Last night we watched part two which is the boring “let my people go”. Heston is quite impressive with that one line. Unfortunately they gave him a lot of other things to angst about too that really slow the movie down and his Elvira hair distracted.

After boring us with Moses’s time in exile, it surprises me that de Mille skipped most of the plagues, but he’d chewed up over two hours by the time Moses sees the burning bush and returns to Egypt and there was still Passover and a sea to part. The music swells in awesomely in the sea sequence. Still makes me tingle a bit.

Anyway, the last plague is – of course – death to the first-born of Egypt which the Hebrews ride out in their blood stained mud huts – which in retrospect is appropriate because their God is murdering innocents in their name, so smearing them with blood fits.

The superbly cheesy effect of the smoky hand of God, green and wispy, slithering across the moonlight sky before snaking to earth prompted me to think,

“Aw fuck, I forgot about the whole hand of God killing children thing.”

Dee was horrified.

“Why does God want to kill the little boy?”

Pharoah’s son –  if you know the story skip this – is of course smited by the hand of God to teach Pharoah a lesson. A lot of innocent children bite it in the Old Testament because God was, apparently, still working on his personal enlightenment. Perhaps he should have been paying more attention to the Asians because I believe they were busy coming up with what would the be basis for the Sutras and Buddhism. Although, if they had been God’s chosen, the concept of enlightenment might not have ever been discovered by humans at all.

When I was Dee’s age, I knew the story of Moses. The idea that God killed for no other reason than to teach lessons the hard way was not foreign to me and I was Catholic enough to accept this rather bloody-minded view that it was okay because it was God.

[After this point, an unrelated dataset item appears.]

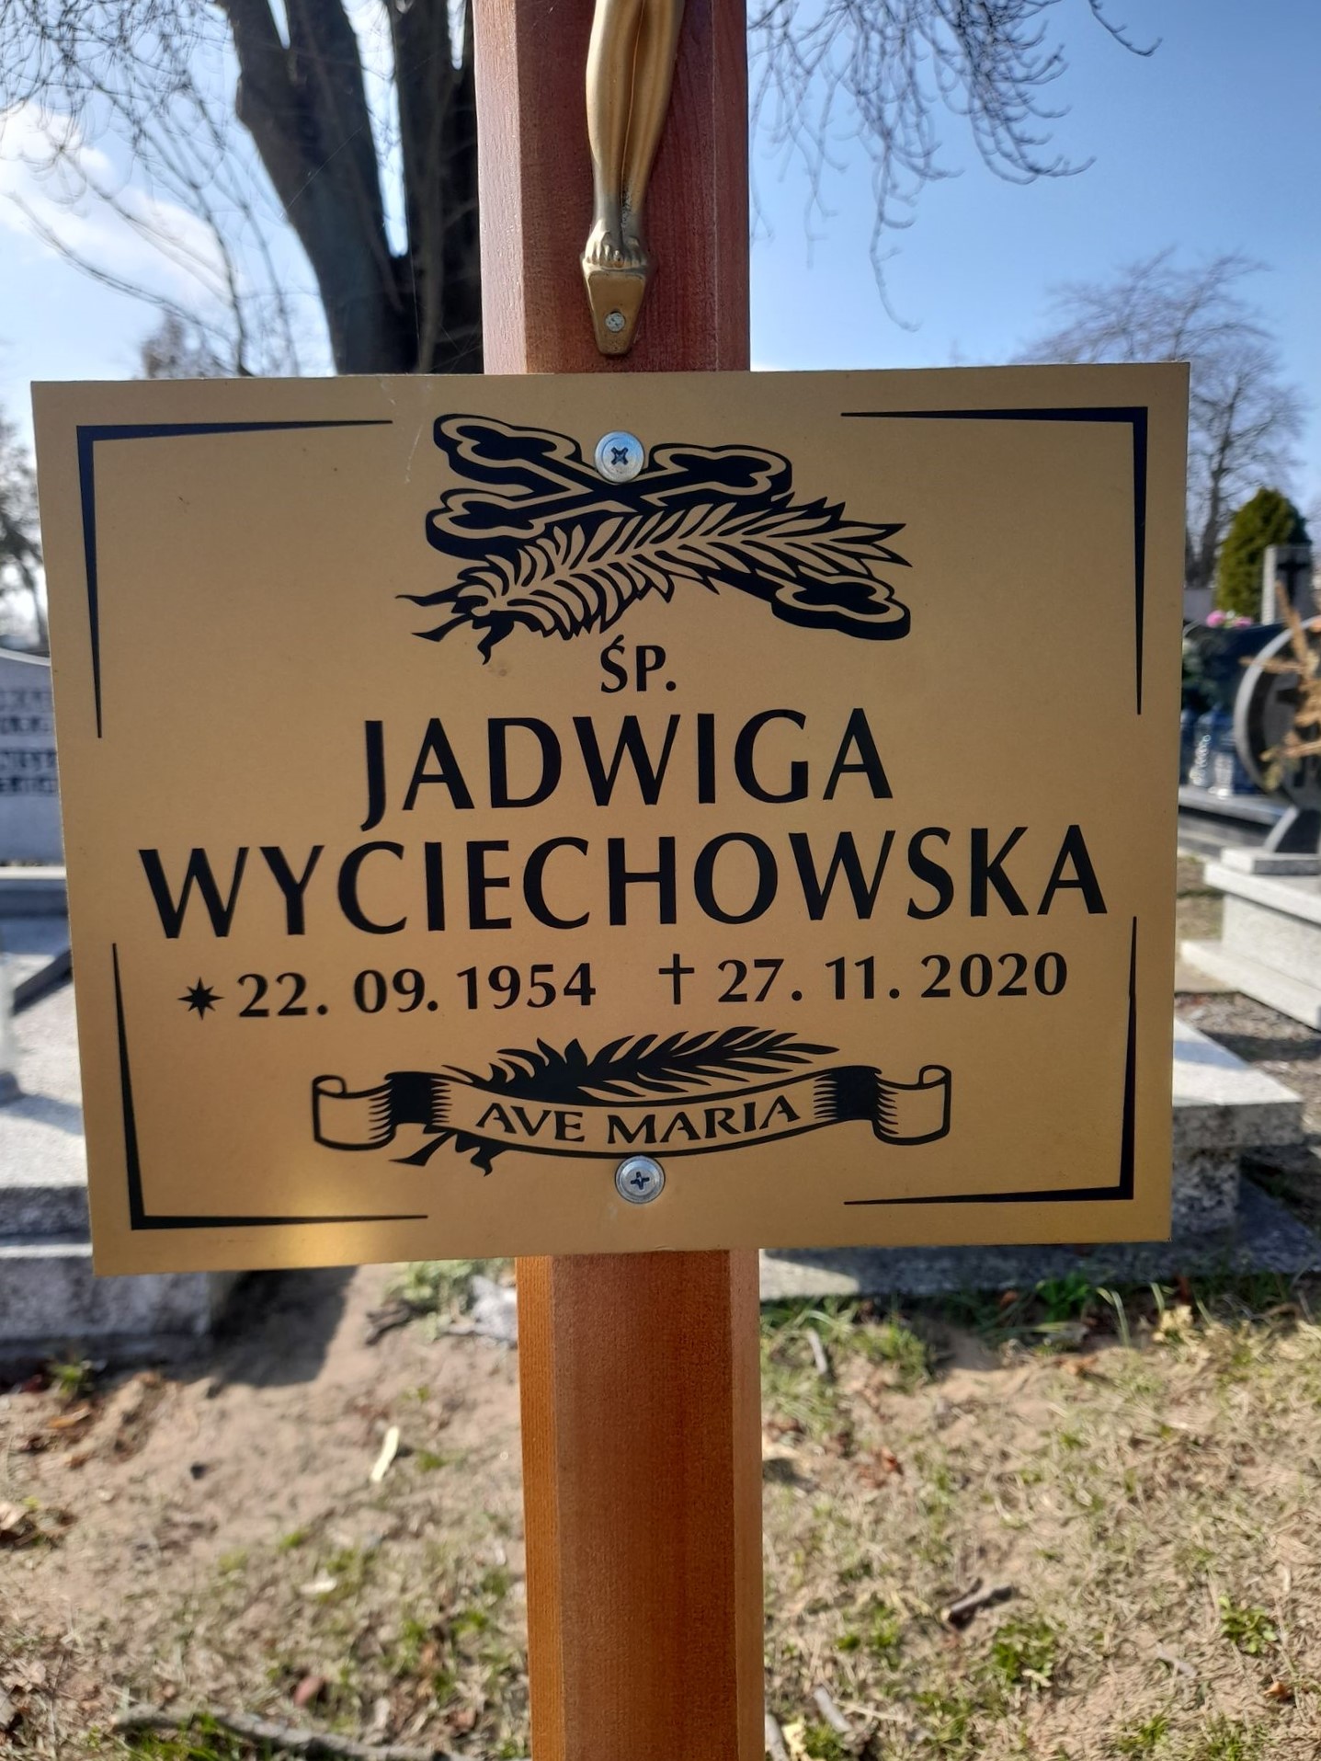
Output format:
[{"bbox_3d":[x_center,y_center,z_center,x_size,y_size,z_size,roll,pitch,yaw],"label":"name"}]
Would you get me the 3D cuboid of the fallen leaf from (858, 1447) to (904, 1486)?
[{"bbox_3d":[0.338,0.901,1.956,0.065,0.027,0.065,-1,6,0],"label":"fallen leaf"}]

Dee has been deliberately distanced from Christianity in general. When Will died, I allowed her to believe in heaven and angels but I kept her ignorant of the hell and damnation component. Two reasons for that. First being that if she is going to believe in God in some fashion or other, I want her to do so without the fear factor. Too many people are religious for no other reason than they are afraid not to be and this, in my opinion, is the root cause of poor Christians. Second, there is no good reason to scare the crap out of children to promote blind obedience to any creed. That kind of nonsense is why Catholic priests were able to get away with abusing children and why Catholic schools were hotbeds of physical and emotional abuse as well.

“Baby, if there is a God, do you think he would kill little children?” I asked her.

“No,” she replied wide-eyed and very serious.

“Moses is a made up story. Churches used to tell horrible stories like this to scare people into believing and being good,” I said – and that’s about as age-appropriate simple as it gets.

“Why?”

“A very good question,” I said. “But I don’t know the answer.”

“God is a good person,” she assured me. “And Daddy Will and Grandpa live with him in heaven and do good things too.”

Seriously, can you wish more for your child than believing this?

But, naturally, the green glowing hand of God came back to slap me about a half hour after I’d put Dee in bed.

“Mom?’ came a plaintive wail from upstairs which I followed and discovered a wide-awake worried child at its tail.

“Can’t sleep?”

“It’s that hand of God,” she said.

Dang-it hand of God. Curse Cecil B. De Mille.